Your question, why is covering the bases more important than making money is a good one and comes up on this board many times so I thought I would take a shot at answering even though it goes against the grain here on Saul’s board. Hopefully, it is okay to post…

I have learned a ton from this board and I believe that it has definitely improved my investment philosophy. However, I don’t have enough confidence in my abilities to pick stocks to put all of my investments in a few stocks or push money in and pull money out as rapidly as some.

Even though I am retired, I don’t have the time or inclination to follow stocks so closely as some here. A prime example is Saul’s dumping of Fastly overnight and the next day when earnings came out (which was brilliant by the way!). And I’ll even go farther as to say even if I read the earnings report, I would need to dwell on it a while to determine if the problems are temporary or real. My experience is that when I knee jerk react, I do exactly the wrong thing.

I actually think I am getting better (again, thanks to Saul and this community) but we are talking about my life savings here. So I don’t change rapidly, I buy what I think are great companies with long runways and try to give them a little rope.

I have owned Apple, Amazon, Netflix, and a number of others for years. I sleep very easy at night with my companies. But I will be the first to admit that most years Saul and others will kick my butt. I have to be satisfied with my paltry 40% return last year, ha ha. And I am fine with that.

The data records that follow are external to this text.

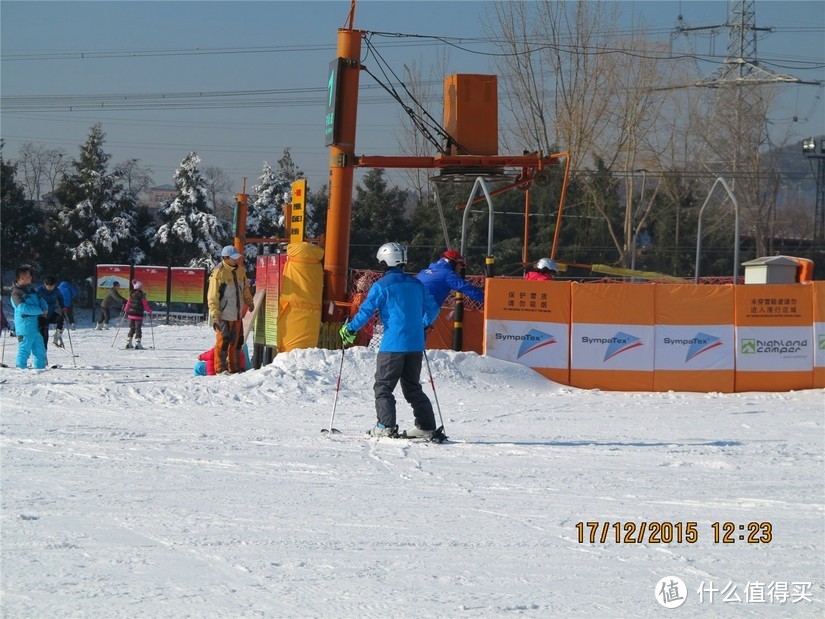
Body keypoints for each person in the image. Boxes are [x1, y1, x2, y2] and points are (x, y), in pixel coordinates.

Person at [340, 243, 441, 439]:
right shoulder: (417, 284)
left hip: (393, 345)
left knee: (383, 386)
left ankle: (385, 425)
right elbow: (433, 308)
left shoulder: (381, 286)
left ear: (386, 261)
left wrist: (350, 328)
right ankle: (426, 426)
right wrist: (423, 324)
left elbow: (366, 312)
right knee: (412, 387)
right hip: (415, 345)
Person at [207, 245, 255, 374]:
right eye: (233, 258)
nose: (236, 260)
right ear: (225, 258)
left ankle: (234, 368)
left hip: (237, 314)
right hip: (223, 315)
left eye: (237, 258)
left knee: (237, 342)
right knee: (223, 342)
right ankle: (220, 369)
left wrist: (249, 302)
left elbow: (245, 289)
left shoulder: (240, 270)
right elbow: (212, 295)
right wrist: (215, 313)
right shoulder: (218, 272)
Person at [416, 249, 484, 307]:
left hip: (411, 304)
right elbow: (466, 287)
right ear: (453, 263)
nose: (460, 269)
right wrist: (486, 299)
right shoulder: (447, 274)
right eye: (459, 265)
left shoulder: (424, 271)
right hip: (423, 309)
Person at [10, 266, 48, 370]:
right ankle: (20, 371)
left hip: (36, 327)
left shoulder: (32, 290)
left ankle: (40, 371)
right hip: (25, 328)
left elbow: (42, 301)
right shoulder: (15, 294)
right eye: (28, 275)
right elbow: (23, 308)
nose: (31, 277)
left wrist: (44, 308)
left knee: (40, 351)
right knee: (24, 350)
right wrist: (40, 310)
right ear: (22, 278)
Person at [36, 276, 66, 349]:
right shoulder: (39, 290)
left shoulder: (56, 290)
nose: (50, 288)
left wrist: (63, 307)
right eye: (48, 286)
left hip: (51, 313)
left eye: (52, 286)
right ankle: (44, 351)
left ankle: (57, 336)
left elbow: (60, 298)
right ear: (45, 284)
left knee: (60, 319)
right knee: (45, 335)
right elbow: (34, 300)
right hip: (42, 316)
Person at [123, 280, 152, 349]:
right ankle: (138, 343)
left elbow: (128, 304)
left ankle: (128, 342)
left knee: (132, 328)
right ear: (140, 288)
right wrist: (149, 311)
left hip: (131, 315)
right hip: (138, 315)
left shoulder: (131, 296)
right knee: (138, 329)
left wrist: (126, 310)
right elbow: (146, 305)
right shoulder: (142, 297)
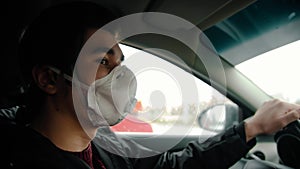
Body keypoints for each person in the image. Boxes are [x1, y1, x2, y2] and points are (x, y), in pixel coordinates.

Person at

So onto your question. Based on my study of the companies in the post, I would rank the company most likely to win big long term as Crowdstrike and the lowest risk company as Palo Alto Networks. I think they have a very good chance of being significantly higher in 5 years based on their strong growth, market position, and reasonable market value.

OKTA kind of plays in its own field so their growth rate and value also look attractive due to less risk of competition which is why I own them. I have been reducing OKTA some over time and I have been thinking of adding to Zscaler, but haven’t pulled the trigger. And of course (it was the point of the question) thinking of buying some PANW. I think that owning multiple companies in a great industry is okay.

But to be clear, I am always evaluating and changing totals at the fringes so over time things change as the companies do.

Hope that helps and makes sense. I totally agree that it is different than many here so no explanations of why I shouldn’t own my 15th best idea instead of more of my first. BY the way, I own about 50 stocks… I know sacrilege!! Ha ha

Thanks to all for a great board and hope I added to it (not cluttered it up!)

Randy
PS: thanks again Saul, I do believe you have changed lives for those willing to do the work.